*** Opening Record extracts ***
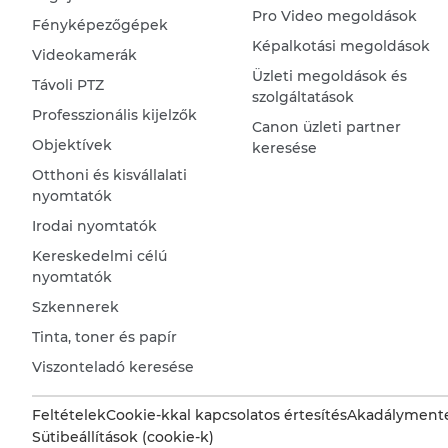
Pro Video megoldások
Fényképezőgépek
Képalkotási megoldások
Videokamerák
Üzleti megoldások és
Távoli PTZ
szolgáltatások
Professzionális kijelzők
Canon üzleti partner
Objektívek
keresése
Otthoni és kisvállalati
nyomtatók
Irodai nyomtatók
Kereskedelmi célú
nyomtatók
Szkennerek
Tinta, toner és papír
Viszonteladó keresése
Feltételek
Cookie-kkal kapcsolatos értesítés
Akadálymente
Sütibeállítások (cookie-k)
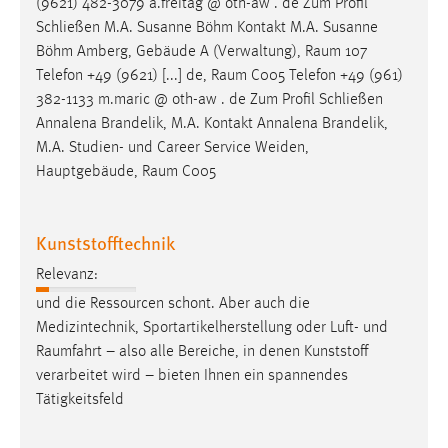
(9621) 482-3079 a.freitag @ oth-aw . de Zum Profil
Schließen M.A. Susanne Böhm Kontakt M.A. Susanne
Böhm Amberg, Gebäude A (Verwaltung),
Raum
107
Telefon +49 (9621) [...] de,
Raum
C005 Telefon +49 (961)
382-1133 m.maric @ oth-aw . de Zum Profil Schließen
Annalena Brandelik, M.A. Kontakt Annalena Brandelik,
M.A. Studien- und Career Service Weiden,
Hauptgebäude,
Raum
C005
Kunststofftechnik
Relevanz:
und die Ressourcen schont. Aber auch die
Medizintechnik, Sportartikelherstellung oder Luft- und
Raumfahrt
– also alle Bereiche, in denen Kunststoff
verarbeitet wird – bieten Ihnen ein spannendes
Tätigkeitsfeld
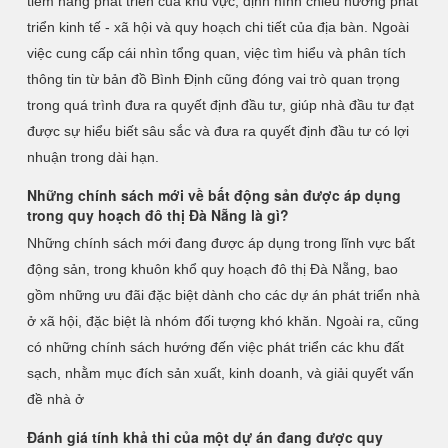
tiềm năng phát triển của khu vực, định hình chiều hướng phát
triển kinh tế - xã hội và quy hoạch chi tiết của địa bàn. Ngoài
việc cung cấp cái nhìn tổng quan, việc tìm hiểu và phân tích
thông tin từ bản đồ Bình Định cũng đóng vai trò quan trọng
trong quá trình đưa ra quyết định đầu tư, giúp nhà đầu tư đạt
được sự hiểu biết sâu sắc và đưa ra quyết định đầu tư có lợi
nhuận trong dài hạn.
Những chính sách mới về bất động sản được áp dụng
trong quy hoạch đô thị Đà Nẵng là gì?
Những chính sách mới đang được áp dụng trong lĩnh vực bất
động sản, trong khuôn khổ quy hoạch đô thị Đà Nẵng, bao
gồm những ưu đãi đặc biệt dành cho các dự án phát triển nhà
ở xã hội, đặc biệt là nhóm đối tượng khó khăn. Ngoài ra, cũng
có những chính sách hướng đến việc phát triển các khu đất
sạch, nhằm mục đích sản xuất, kinh doanh, và giải quyết vấn
đề nhà ở
Đánh giá tính khả thi của một dự án đang được quy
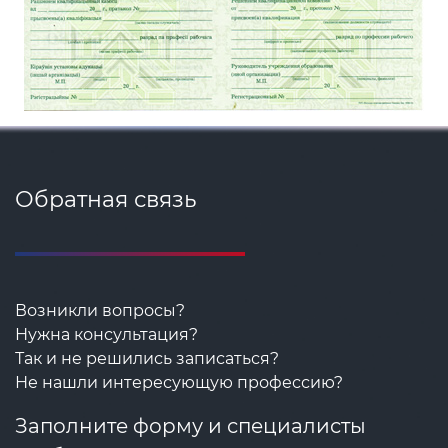
Обратная связь
Возникли вопросы?
Нужна консультация?
Так и не решились записаться?
Не нашли интересующую профессию?
Заполните форму и специалисты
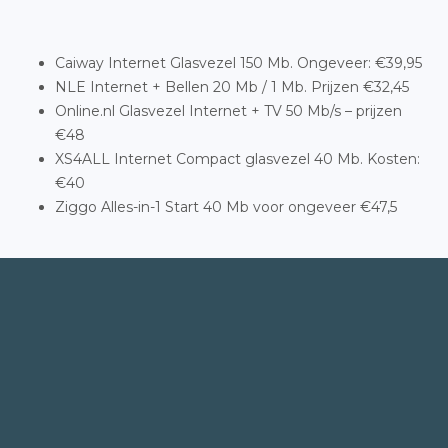
Caiway Internet Glasvezel 150 Mb. Ongeveer: €39,95
NLE Internet + Bellen 20 Mb / 1 Mb. Prijzen €32,45
Online.nl Glasvezel Internet + TV 50 Mb/s – prijzen
€48
XS4ALL Internet Compact glasvezel 40 Mb. Kosten:
€40
Ziggo Alles-in-1 Start 40 Mb voor ongeveer €47,5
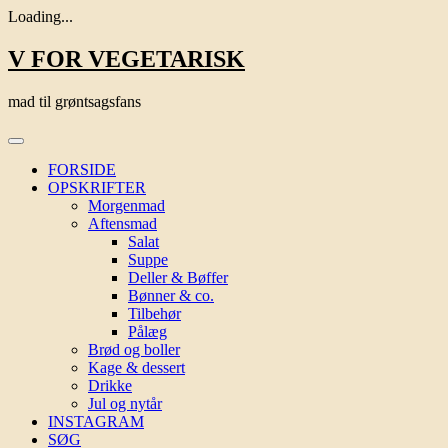
Loading...
Skip
V FOR VEGETARISK
to
content
mad til grøntsagsfans
FORSIDE
OPSKRIFTER
Morgenmad
Aftensmad
Salat
Suppe
Deller & Bøffer
Bønner & co.
Tilbehør
Pålæg
Brød og boller
Kage & dessert
Drikke
Jul og nytår
INSTAGRAM
SØG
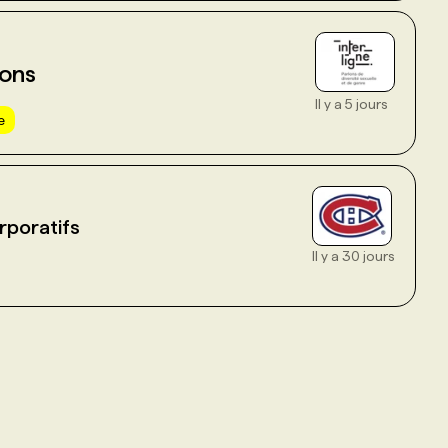
ions
Il y a 5 jours
e
rporatifs
Il y a 30 jours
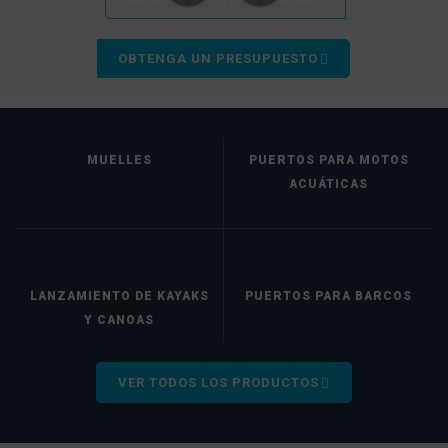
OBTENGA UN PRESUPUESTO
MUELLES
PUERTOS PARA MOTOS
ACUÁTICAS
LANZAMIENTO DE KAYAKS
PUERTOS PARA BARCOS
Y CANOAS
VER TODOS LOS PRODUCTOS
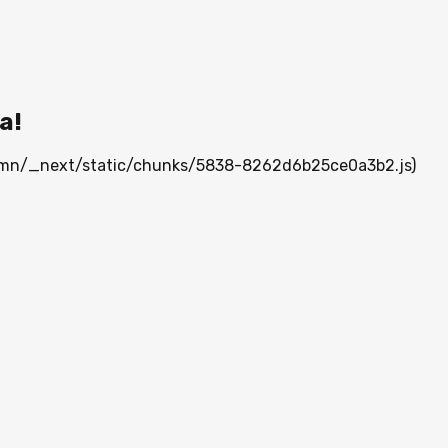
а!
ia.mn/_next/static/chunks/5838-8262d6b25ce0a3b2.js)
*** Closing Record extracts ***
Reproduce the text of every item above line for line, keeping each line unchanged. Leave the pictures out of your answer.

Pro Video megoldások
Fényképezőgépek
Képalkotási megoldások
Videokamerák
Üzleti megoldások és
Távoli PTZ
szolgáltatások
Professzionális kijelzők
Canon üzleti partner
Objektívek
keresése
Otthoni és kisvállalati
nyomtatók
Irodai nyomtatók
Kereskedelmi célú
nyomtatók
Szkennerek
Tinta, toner és papír
Viszonteladó keresése
Feltételek
Cookie-kkal kapcsolatos értesítés
Akadálymente
Sütibeállítások (cookie-k)
(9621) 482-3079 a.freitag @ oth-aw . de Zum Profil
Schließen M.A. Susanne Böhm Kontakt M.A. Susanne
Böhm Amberg, Gebäude A (Verwaltung),
Raum
107
Telefon +49 (9621) [...] de,
Raum
C005 Telefon +49 (961)
382-1133 m.maric @ oth-aw . de Zum Profil Schließen
Annalena Brandelik, M.A. Kontakt Annalena Brandelik,
M.A. Studien- und Career Service Weiden,
Hauptgebäude,
Raum
C005
Kunststofftechnik
Relevanz:
und die Ressourcen schont. Aber auch die
Medizintechnik, Sportartikelherstellung oder Luft- und
Raumfahrt
– also alle Bereiche, in denen Kunststoff
verarbeitet wird – bieten Ihnen ein spannendes
Tätigkeitsfeld
tiềm năng phát triển của khu vực, định hình chiều hướng phát
triển kinh tế - xã hội và quy hoạch chi tiết của địa bàn. Ngoài
việc cung cấp cái nhìn tổng quan, việc tìm hiểu và phân tích
thông tin từ bản đồ Bình Định cũng đóng vai trò quan trọng
trong quá trình đưa ra quyết định đầu tư, giúp nhà đầu tư đạt
được sự hiểu biết sâu sắc và đưa ra quyết định đầu tư có lợi
nhuận trong dài hạn.
Những chính sách mới về bất động sản được áp dụng
trong quy hoạch đô thị Đà Nẵng là gì?
Những chính sách mới đang được áp dụng trong lĩnh vực bất
động sản, trong khuôn khổ quy hoạch đô thị Đà Nẵng, bao
gồm những ưu đãi đặc biệt dành cho các dự án phát triển nhà
ở xã hội, đặc biệt là nhóm đối tượng khó khăn. Ngoài ra, cũng
có những chính sách hướng đến việc phát triển các khu đất
sạch, nhằm mục đích sản xuất, kinh doanh, và giải quyết vấn
đề nhà ở
Đánh giá tính khả thi của một dự án đang được quy
Обратная связь
Возникли вопросы?
Нужна консультация?
Так и не решились записаться?
Не нашли интересующую профессию?
Заполните форму и специалисты
Caiway Internet Glasvezel 150 Mb. Ongeveer: €39,95
NLE Internet + Bellen 20 Mb / 1 Mb. Prijzen €32,45
Online.nl Glasvezel Internet + TV 50 Mb/s – prijzen
€48
XS4ALL Internet Compact glasvezel 40 Mb. Kosten:
€40
Ziggo Alles-in-1 Start 40 Mb voor ongeveer €47,5
Loading...
Skip
V FOR VEGETARISK
to
content
mad til grøntsagsfans
FORSIDE
OPSKRIFTER
Morgenmad
Aftensmad
Salat
Suppe
Deller & Bøffer
Bønner & co.
Tilbehør
Pålæg
Brød og boller
Kage & dessert
Drikke
Jul og nytår
INSTAGRAM
SØG
ions
Il y a 5 jours
e
rporatifs
Il y a 30 jours
OBTENGA UN PRESUPUESTO
MUELLES
PUERTOS PARA MOTOS
ACUÁTICAS
LANZAMIENTO DE KAYAKS
PUERTOS PARA BARCOS
Y CANOAS
VER TODOS LOS PRODUCTOS
а!
ia.mn/_next/static/chunks/5838-8262d6b25ce0a3b2.js)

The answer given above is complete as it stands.